--- ZITIERTER TEXT ---
Mir ist ein weiterer Punkt aufgefallen. Dieser Gesetzentwurf hat den ländlichen Raum wenig im Blick. Im ländlichen Raum gibt es ebenfalls Komasaufen, ebenfalls Alkoholprobleme, und es gibt auch Gewaltdelikte – aber mit dem Unterschied: Im ländlichen Raum gibt es weit weniger Tankstellen und noch weniger Läden, die noch dazu nach 22 Uhr offen haben. Das heißt, das Komasaufen, das dort stattfindet, wird völlig unabhängig von jeglichen Ladenöffnungszeiten durchgezogen.

(Beifall bei dem BÜNDNIS 90/DIE GRÜNEN)

Daher gehe ich davon aus, dass wir dieses Thema heute nicht abschließend diskutiert haben werden und uns noch häufiger damit auseinandersetzen müssen. Ich hoffe, dass wir bei zukünftigen Diskussionen die Evaluation aus Baden-Württemberg mit im Blick haben, dass wir berücksichtigen, welche besonderen Herausforderungen der ländliche Raum mit sich bringt, dass wir berücksichtigen, was Jugendliche selbst davon überzeugen würde, nicht so viel zu saufen, und dass wir eventuell auch andere Problemgruppen berücksichtigen. Denn in der letzten Ausschusssitzung sagte die SPD: Der Gesetzentwurf richtet sich an alle, oder er ist eine Einschränkung für alle. Aber ich sage: Die anderen Problemgruppen, die nicht Jugendliche sind, sondern die zwischen 50 und 55 Jahren oder zwischen 70 und 75 Jahren, gehören wirklich nicht zu der Kaufgruppe, die morgens um 3 Uhr zu REWE läuft und sich eine Flasche Wodka kauft.
--- UNBEARBEITETE DATENSÄTZE ---
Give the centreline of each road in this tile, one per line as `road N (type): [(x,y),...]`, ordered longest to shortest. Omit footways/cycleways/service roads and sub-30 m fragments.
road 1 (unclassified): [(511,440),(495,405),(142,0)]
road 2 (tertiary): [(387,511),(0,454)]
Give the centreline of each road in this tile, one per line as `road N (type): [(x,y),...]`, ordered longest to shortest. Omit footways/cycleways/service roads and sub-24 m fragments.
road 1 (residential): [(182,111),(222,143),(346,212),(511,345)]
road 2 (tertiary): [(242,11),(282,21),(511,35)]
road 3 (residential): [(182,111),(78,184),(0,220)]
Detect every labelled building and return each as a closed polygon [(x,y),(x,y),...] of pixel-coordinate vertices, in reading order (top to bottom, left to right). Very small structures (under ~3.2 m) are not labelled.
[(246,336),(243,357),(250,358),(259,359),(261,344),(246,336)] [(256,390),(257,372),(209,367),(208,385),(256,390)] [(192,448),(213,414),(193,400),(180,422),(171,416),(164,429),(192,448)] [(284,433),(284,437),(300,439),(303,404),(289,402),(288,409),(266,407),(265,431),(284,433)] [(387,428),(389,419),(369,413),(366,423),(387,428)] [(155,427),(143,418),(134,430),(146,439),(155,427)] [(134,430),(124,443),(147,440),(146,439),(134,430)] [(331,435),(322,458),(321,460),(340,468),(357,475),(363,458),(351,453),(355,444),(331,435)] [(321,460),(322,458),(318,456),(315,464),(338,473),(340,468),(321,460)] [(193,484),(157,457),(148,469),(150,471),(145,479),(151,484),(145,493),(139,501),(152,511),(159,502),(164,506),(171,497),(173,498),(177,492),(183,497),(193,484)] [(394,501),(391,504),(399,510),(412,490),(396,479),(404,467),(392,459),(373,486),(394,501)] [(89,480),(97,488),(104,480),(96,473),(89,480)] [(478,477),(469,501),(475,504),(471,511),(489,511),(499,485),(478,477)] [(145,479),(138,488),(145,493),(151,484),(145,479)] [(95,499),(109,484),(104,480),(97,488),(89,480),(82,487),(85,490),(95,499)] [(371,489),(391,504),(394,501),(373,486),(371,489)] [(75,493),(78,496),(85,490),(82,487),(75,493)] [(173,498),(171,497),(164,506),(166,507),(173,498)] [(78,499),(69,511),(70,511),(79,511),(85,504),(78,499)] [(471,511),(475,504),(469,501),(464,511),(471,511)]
---
◆ AUFGABENSTELLUNG
Wiederhole wörtlich die Passage der Rede über den Gesetzentwurf weiter oben, von „Mir ist ein“ bis einschließlich „jeglichen Ladenöffnungszeiten durchgezogen.“.

◆ ERGEBNIS DER AUFGABE
Mir ist ein weiterer Punkt aufgefallen. Dieser Gesetzentwurf hat den ländlichen Raum wenig im Blick. Im ländlichen Raum gibt es ebenfalls Komasaufen, ebenfalls Alkoholprobleme, und es gibt auch Gewaltdelikte – aber mit dem Unterschied: Im ländlichen Raum gibt es weit weniger Tankstellen und noch weniger Läden, die noch dazu nach 22 Uhr offen haben. Das heißt, das Komasaufen, das dort stattfindet, wird völlig unabhängig von jeglichen Ladenöffnungszeiten durchgezogen.